美月は、湊斗の言葉に心を打たれた。「分かったわ。私も、湊斗くんが変わる努力をするなら、応援する。でも、時間がかかるかもしれないし、もしかしたら、うまくいかないかもしれない。それでもいい?」
「ああ、それでもいい。美月と一緒にいられるなら、どんな困難も乗り越えてみせる」湊斗は、力強く答えた。
湊斗は、美月との関係を修復するため、自傷行為をやめ、カウンセリングに真剣に取り組むようになった。また、自分の数学の才能を活かすため、大学進学を目指すことにした。
勉強に励む湊斗を見て、美月は彼の変化を実感した。湊斗は、以前よりもずっと前向きになり、自分の足で歩き始めているように見えた。
そして、一年後。湊斗は、見事難関大学の数学科に合格した。美月は、自分のことのように喜んでくれた。
入学式の後、湊斗は美月を公園に誘った。桜が満開の公園で、二人は手をつないで歩いた。
「美月、ありがとう。美月がいなかったら、今の俺はいないと思う」湊斗は、感謝の言葉を述べた。

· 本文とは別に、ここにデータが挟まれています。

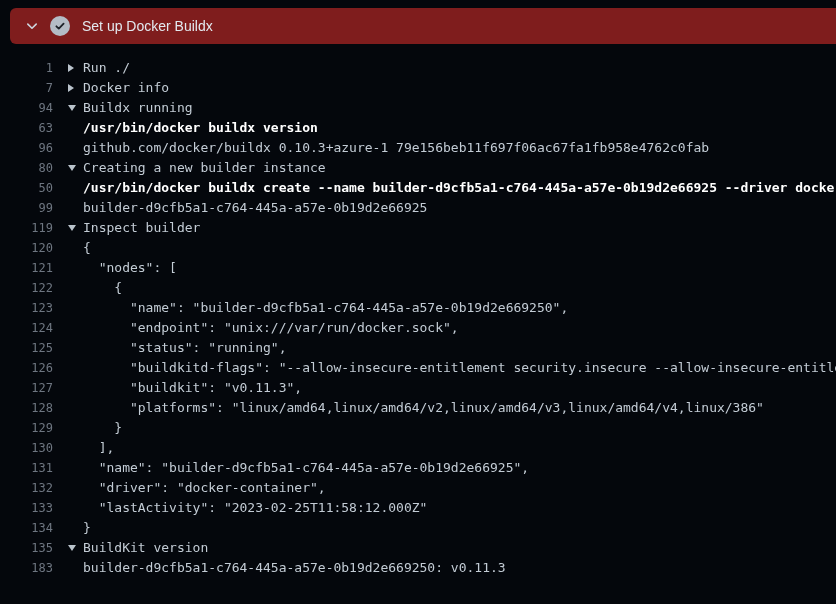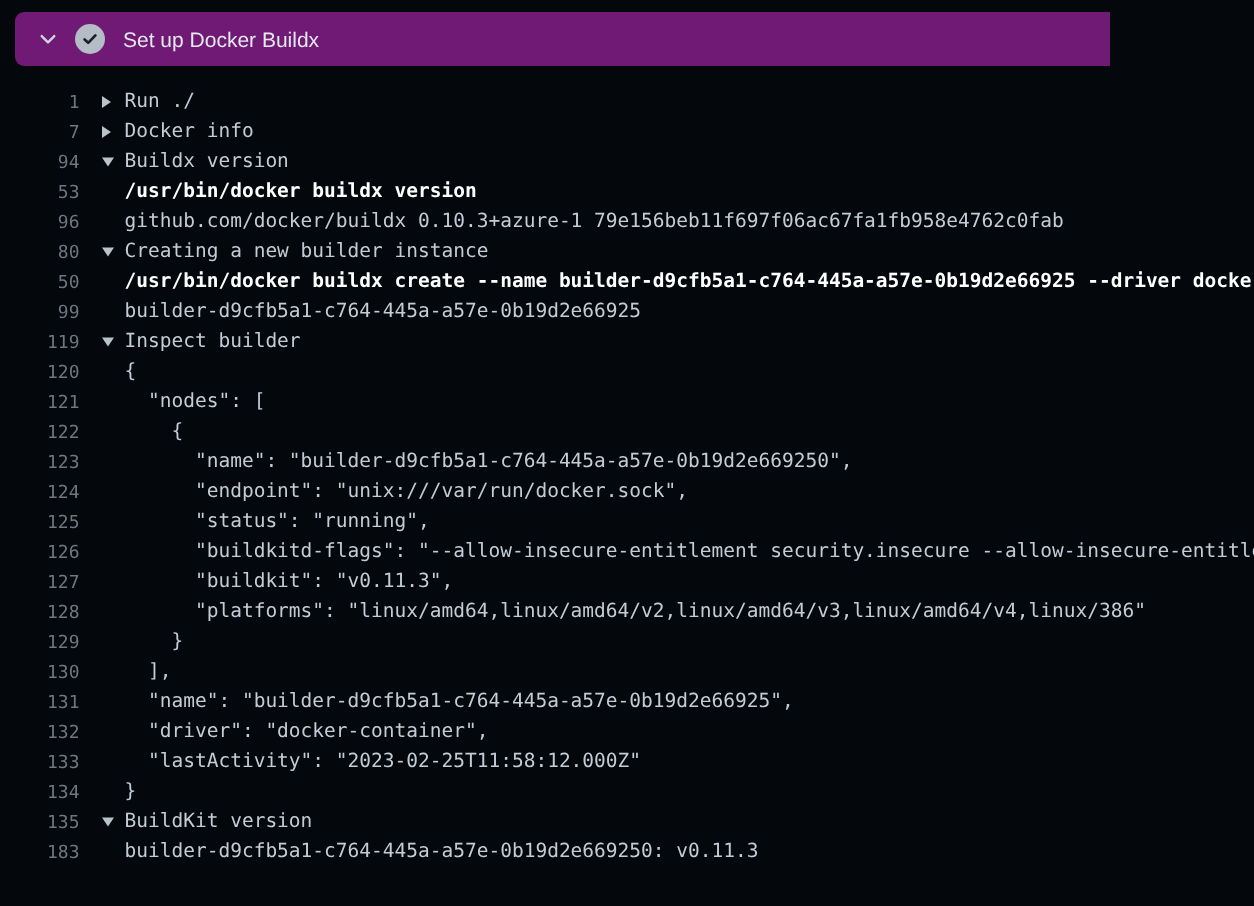"Set up Docker Buildx" .step-header { background: #701a75 -> #7f1d1d; width: 730px -> 826px }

「私も、湊斗くんのおかげで、依存することの危険性を学んだわ。本当にありがとう」美月は、笑顔で答えた。
湊斗と美月は、これからもお互いを支え合い、成長していくことを誓い合った。二人の間には、依存という歪んだ感情ではなく、恋愛とも友情とも言えない、新しい形の絆が生まれていた。
螺旋階段のように複雑に絡み合っていた二人の関係は、まだ完全に解き放たれたわけではない。しかし、湊斗と美月は、お互いを見つめながら、ゆっくりと階段を上っていくことを決意した。いつか、その先に待っている、眩い光に向かって。